• **Passage provided**:
* * * * *

I get that patents != copyright, but we're still entering a rather strange state of affairs...
I might violate US patent law (which is an increasing concern given the apparent freedom of extradition), but I'm not violating UK law.
There is copyright over my writing (here, lines of code), but typically not over my idea.
AFAIK, software patent trolling isn't very bad in the UK
Truly innovative ideas: Patent and 20 years protection at some cost and significant paperwork.
Duplication or derivative of an expression (whether source code or binary files): Copyright and a long protection (too long but that is a separate topic) of that expression and derivatives of it.
Creative and unique design: Registered design (Design patent in US) fairly weak and narrow protection, not sure of the duration.
Copyright should be narrow protection as this case supports. That doesn't mean that no other protections should be applied to creative works.
A case like this is highly useful at staving off spurious law suits and spoiling tactics (particularly from bigger players against smaller players).
I think it's a good decision.
This gives the practise a fixed definition in UK case law rather than people just assuming it is OK.
Of course this is only covering copyright: patents will complicate the issue.
But when "visual" includes GUI, there's less copyright protection (because user interface elements are functional). Check out the Apple v. Microsoft case from 1994 as an example.
I'm not sure what the equivalent UK law would be.

* * * * *

• **Dataset excerpt**:
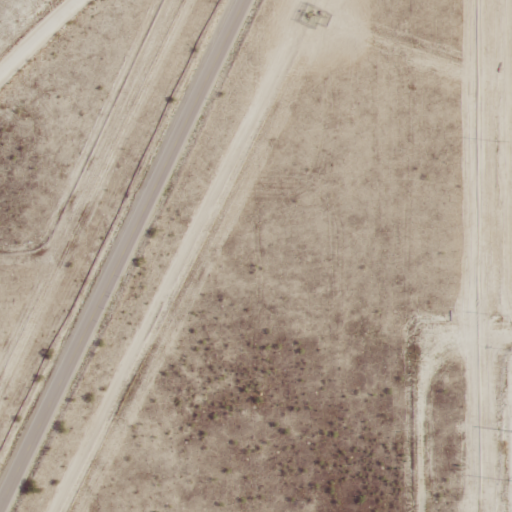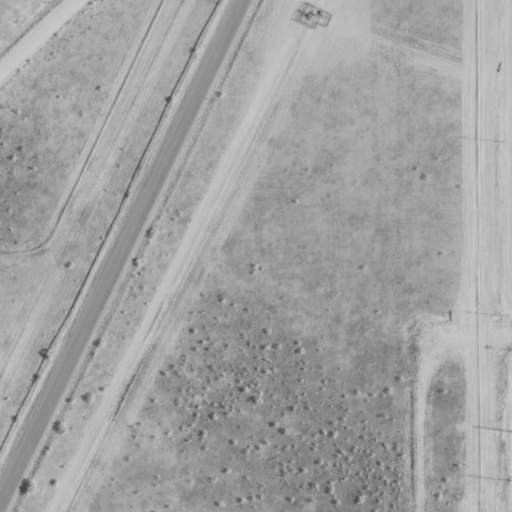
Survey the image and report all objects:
road: (41, 35)
road: (123, 253)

* * * * *

• **To-do list**:
1: Answer these questions from the text on patents and copyright:
(a) How many years of protection does a patent give truly innovative ideas?
(b) What is a registered design called in the US?
(c) Which case is given as an example of less copyright protection for GUI?
2: Transcribe the part of the text on patents and copyright that opens with the words "A case like" and closes with "complicate the issue.".
The data has no connection to the text on patents and copyright.

• **Answers for the exercise**:
1:
(a) 20 years
(b) A design patent
(c) The Apple v. Microsoft case from 1994

2:
A case like this is highly useful at staving off spurious law suits and spoiling tactics (particularly from bigger players against smaller players).
I think it's a good decision.
This gives the practise a fixed definition in UK case law rather than people just assuming it is OK.
Of course this is only covering copyright: patents will complicate the issue.